Friday, 13 December 2013

The summer that never was!

(BroadhempstonCommunity Woodland - visit three 16.8.08)

‘The earth shows up those of value and those who are good for nothing.’ - a peasant judgement from Jean Pierre Vernant’s, Mythe et Pensee Chez les Grecs

Rain and the promise of more later. I take the early Saturday bus from Dawlish to Newton. With just half a dozen passengers I’m free to enjoy the Teign estuary and what I know to be Hay Tor in low cloud.

A leisurely cooked breakfast at the Carlton Café before Verity picks me up at 9,00am. She’d e-mailed a couple of days before to confirm, doubtful about the weather, I’d replied I would be there whatever the weather. After all, as Billy Connelly famously said: ‘There’s no such thing as bad weather, just the wrong clothing!’

We speak of when we’d last met, and visited the Dawlish Garden Trust, which has a long history of trying to provided training and employment opportunities for people with learning disabilities, and of what we might learn from them.

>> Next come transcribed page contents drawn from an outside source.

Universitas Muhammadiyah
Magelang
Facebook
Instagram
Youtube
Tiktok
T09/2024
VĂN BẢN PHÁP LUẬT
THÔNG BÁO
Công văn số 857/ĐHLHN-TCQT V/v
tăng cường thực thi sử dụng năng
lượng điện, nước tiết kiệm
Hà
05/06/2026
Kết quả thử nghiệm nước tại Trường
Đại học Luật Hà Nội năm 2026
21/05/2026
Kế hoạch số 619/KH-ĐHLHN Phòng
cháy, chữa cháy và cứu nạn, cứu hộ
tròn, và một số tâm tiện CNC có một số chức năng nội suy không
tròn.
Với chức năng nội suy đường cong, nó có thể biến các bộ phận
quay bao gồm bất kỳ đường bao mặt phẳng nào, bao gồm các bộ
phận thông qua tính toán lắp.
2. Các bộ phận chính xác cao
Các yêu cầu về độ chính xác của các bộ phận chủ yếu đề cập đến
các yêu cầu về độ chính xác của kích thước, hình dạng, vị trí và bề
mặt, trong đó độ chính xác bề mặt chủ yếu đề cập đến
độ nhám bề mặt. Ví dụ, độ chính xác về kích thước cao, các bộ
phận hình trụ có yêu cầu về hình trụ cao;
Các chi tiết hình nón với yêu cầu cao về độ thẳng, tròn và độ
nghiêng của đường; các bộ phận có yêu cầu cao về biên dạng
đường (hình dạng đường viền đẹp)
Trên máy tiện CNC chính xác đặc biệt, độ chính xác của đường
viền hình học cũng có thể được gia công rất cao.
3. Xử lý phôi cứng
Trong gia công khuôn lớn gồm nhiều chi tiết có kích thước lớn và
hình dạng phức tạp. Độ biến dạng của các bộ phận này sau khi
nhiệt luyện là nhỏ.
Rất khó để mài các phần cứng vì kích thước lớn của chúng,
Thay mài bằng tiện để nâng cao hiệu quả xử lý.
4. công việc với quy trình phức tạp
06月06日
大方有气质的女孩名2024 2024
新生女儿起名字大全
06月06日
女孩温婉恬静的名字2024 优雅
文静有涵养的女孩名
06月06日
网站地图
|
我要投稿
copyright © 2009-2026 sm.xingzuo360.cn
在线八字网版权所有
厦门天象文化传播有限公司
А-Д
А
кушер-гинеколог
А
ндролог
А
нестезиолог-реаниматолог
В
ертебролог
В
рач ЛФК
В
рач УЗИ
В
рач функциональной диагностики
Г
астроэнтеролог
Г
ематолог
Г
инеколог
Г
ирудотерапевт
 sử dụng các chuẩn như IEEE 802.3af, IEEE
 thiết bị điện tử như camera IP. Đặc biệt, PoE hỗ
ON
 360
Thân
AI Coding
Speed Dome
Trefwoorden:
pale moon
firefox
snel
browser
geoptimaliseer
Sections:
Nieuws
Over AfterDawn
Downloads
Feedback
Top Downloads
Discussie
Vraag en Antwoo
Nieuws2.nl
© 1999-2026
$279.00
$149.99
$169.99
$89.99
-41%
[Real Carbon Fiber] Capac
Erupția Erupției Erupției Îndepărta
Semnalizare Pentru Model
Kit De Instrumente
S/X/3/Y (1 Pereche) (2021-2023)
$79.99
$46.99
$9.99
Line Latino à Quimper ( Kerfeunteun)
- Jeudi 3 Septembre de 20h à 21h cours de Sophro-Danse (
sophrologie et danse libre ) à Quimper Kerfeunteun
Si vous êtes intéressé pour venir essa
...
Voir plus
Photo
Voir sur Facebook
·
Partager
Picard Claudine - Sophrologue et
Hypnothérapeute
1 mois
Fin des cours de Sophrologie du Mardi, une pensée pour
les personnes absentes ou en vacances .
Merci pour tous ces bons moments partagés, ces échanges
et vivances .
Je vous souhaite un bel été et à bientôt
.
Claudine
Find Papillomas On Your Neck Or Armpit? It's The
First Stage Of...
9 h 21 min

It’s great to be a passenger with someone on the way to BCW who knows the route so well she doesn’t have to consciously think about it - she gives me a long explanation of what a Community Interest Company is, and how the project is about to become one. And I tell her that the bureaucratic trick I want to pull-off, is at one and the same time, to be part of the setting up of the project and, as a client of mental health services, be referred to it!

We stop by the farm to pick up bits and pieces for today’s task, planning and making a start on the quarry barn - which hopefully can be the base for activity around the beacon. I pause, roll a cigarette, absorb the rush of silence, slowly pick up new sounds and see movements on another scale. I feel suddenly jealous, and I’m someone who lives with the sound of the sea and a view of the coast! 

Was it eight or nine of us huddled in barn? As the rain got heavier, discussion turns to what needs doing, who can do what, what can be got on the cheap or for free. Then suddenly after thirty minutes or so, we’re a group.

The barn could become simply somewhere to find protection from the weather, but equally it could serve as a workshop or classroom. There’s a real possibility of a wood burning stove, but first it needs a floor and the two open sides enclosing. But the barn already has a history, and a sound timber frame, it doesn’t want transforming too much. There’s a hot drink for those who want it. Then Simon gets the itch to be doing.

We start clearing the overgrown vegetation from around the back and side of the barn, and we all chip in and the group holds for an hour or so. By the end there is the makings of a bonfire and a pile of scrap on the trailer.